> [DOCUMENT EXTRACT]
Audit Guide Implementation: In November 2000, the American Institute of Certified Public Accountants ("AICPA") issued a revised version of the AICPA Audit and Accounting Guide for Investment Companies (the "Guide"). The Fund has implemented the provisions of the Guide, as required on October 1, 2001. The implementation did not have a material impact on the Fund's financial statements.

Note B - Related Party Transactions

Calvert Asset Management Company, Inc. (the "Advisor") is wholly-owned by Calvert Group, Ltd. ("Calvert"), which is indirectly wholly-owned by Ameritas Acacia Mutual Holding Company. The Advisor provides investment advisory services and pays the salaries and fees of officers and affiliated Trustees of the Fund. For its services, the Advisor receives a monthly fee based on an annual rate of .40% of the Fund's average daily net assets.

Calvert Administrative Services Company, an affiliate of the Advisor, provides administrative services to the Fund for an annual fee, payable monthly. Classes A, B, and C shares pay an annual rate of .30% and Class I shares pay an annual rate of .10%, based on their average daily net assets.

> [EXERCISES]
1. In the fund's financial notes, what annual rate of the Fund's average daily net assets is the Advisor's monthly fee based on?
2. Pick up the fund's financial notes right after their last sentence and write the next part.

> [GIVEN RECORDS]
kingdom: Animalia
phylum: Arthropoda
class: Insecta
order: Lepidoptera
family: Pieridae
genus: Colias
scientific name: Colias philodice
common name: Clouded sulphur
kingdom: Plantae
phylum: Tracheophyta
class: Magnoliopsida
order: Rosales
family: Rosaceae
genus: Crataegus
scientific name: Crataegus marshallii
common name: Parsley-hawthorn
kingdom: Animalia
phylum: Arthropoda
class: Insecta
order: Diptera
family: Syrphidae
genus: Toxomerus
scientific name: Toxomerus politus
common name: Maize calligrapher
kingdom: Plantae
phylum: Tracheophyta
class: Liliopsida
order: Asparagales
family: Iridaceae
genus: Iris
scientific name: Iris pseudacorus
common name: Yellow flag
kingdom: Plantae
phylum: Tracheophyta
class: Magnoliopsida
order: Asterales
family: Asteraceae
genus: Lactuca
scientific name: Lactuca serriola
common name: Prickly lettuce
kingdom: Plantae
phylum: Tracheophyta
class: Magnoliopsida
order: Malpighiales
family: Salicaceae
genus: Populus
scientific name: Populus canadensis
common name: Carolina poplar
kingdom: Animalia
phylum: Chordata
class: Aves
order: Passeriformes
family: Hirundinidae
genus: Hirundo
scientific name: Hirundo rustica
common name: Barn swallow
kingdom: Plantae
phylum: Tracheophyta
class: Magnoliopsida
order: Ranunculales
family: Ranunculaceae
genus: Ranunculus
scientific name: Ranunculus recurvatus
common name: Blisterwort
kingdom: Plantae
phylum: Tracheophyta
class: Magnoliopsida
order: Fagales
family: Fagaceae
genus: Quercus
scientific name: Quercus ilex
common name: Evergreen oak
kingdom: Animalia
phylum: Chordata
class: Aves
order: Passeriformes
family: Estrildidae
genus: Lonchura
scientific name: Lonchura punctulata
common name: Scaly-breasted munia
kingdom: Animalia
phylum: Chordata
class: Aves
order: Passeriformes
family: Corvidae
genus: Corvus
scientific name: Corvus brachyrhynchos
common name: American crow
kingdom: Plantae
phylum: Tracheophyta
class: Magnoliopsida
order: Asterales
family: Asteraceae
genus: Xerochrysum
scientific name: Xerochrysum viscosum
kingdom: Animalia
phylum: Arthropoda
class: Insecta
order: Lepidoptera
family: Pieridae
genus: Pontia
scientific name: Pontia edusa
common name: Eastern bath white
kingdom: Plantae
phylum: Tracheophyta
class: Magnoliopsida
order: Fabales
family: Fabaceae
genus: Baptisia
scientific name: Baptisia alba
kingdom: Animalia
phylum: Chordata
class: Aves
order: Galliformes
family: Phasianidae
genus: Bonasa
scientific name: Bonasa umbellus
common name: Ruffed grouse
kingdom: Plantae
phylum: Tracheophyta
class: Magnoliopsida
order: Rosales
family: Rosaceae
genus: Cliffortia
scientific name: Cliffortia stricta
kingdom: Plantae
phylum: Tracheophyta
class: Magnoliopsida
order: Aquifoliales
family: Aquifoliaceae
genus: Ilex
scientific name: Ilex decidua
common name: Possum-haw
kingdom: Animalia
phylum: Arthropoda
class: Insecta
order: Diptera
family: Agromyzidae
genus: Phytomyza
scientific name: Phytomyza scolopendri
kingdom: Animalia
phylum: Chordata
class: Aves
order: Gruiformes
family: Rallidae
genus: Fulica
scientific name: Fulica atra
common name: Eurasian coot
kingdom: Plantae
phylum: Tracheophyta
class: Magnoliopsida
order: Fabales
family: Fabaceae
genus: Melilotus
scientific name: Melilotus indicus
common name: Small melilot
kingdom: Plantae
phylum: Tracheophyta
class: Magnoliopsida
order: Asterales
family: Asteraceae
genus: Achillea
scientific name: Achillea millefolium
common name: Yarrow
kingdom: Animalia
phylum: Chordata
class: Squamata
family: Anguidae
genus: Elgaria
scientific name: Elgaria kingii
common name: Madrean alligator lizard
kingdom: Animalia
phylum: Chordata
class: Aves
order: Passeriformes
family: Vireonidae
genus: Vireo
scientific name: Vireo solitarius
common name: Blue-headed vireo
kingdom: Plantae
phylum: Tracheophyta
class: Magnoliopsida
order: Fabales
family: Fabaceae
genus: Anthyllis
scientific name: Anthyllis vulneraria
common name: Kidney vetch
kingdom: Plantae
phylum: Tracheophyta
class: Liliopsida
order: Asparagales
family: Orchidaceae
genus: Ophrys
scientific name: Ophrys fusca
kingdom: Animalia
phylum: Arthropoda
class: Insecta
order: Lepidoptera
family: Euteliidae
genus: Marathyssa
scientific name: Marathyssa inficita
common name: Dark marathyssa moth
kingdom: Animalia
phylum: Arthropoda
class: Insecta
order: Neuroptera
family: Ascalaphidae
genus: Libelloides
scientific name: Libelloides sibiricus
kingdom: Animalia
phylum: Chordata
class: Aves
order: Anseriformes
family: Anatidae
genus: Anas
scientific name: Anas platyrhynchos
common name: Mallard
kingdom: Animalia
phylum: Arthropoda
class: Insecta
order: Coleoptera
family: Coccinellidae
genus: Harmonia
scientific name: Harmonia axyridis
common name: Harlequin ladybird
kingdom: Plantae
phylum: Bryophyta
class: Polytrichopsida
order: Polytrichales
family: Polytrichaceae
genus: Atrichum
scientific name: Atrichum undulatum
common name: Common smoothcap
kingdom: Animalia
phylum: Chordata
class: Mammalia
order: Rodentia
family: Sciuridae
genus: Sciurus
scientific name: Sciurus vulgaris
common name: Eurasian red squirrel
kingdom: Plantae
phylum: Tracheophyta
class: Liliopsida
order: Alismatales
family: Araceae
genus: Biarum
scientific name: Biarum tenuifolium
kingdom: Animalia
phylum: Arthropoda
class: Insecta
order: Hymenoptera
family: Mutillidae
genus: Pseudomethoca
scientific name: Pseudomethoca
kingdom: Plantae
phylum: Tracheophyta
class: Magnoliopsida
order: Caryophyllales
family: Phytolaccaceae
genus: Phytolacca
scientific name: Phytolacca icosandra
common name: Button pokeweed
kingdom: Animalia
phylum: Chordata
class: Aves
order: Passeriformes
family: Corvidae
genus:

> [RESPONSES TO THE EXERCISE]
1. .40%

2.
Calvert Distributors, Inc., an affiliate of the Advisor, is the distributor and principal underwriter for the Fund. Distribution Plans, adopted by Class A, B and C shares, allow the Portfolios to pay the Distributor for expenses and services associated with the distribution of shares. The expenses paid may not exceed .50%, 1.0% and 1.0% annually of the Fund's average daily net assets of Class A, B and C, respectively. Class I does not have Distribution plan expenses.

The Distributor received $410,744 as its portion of the commissions charged on sales of the Fund's shares for the six months ended March 31, 2002.

Calvert Shareholder Services, Inc. ("CSSI"), an affiliate of the Advisor, is the shareholder servicing agent for the Fund. For its services, CSSI received a fee of $147,019 for the six months ended March 31, 2002. National Financial Data Services, Inc., is the transfer and dividend disbursing agent.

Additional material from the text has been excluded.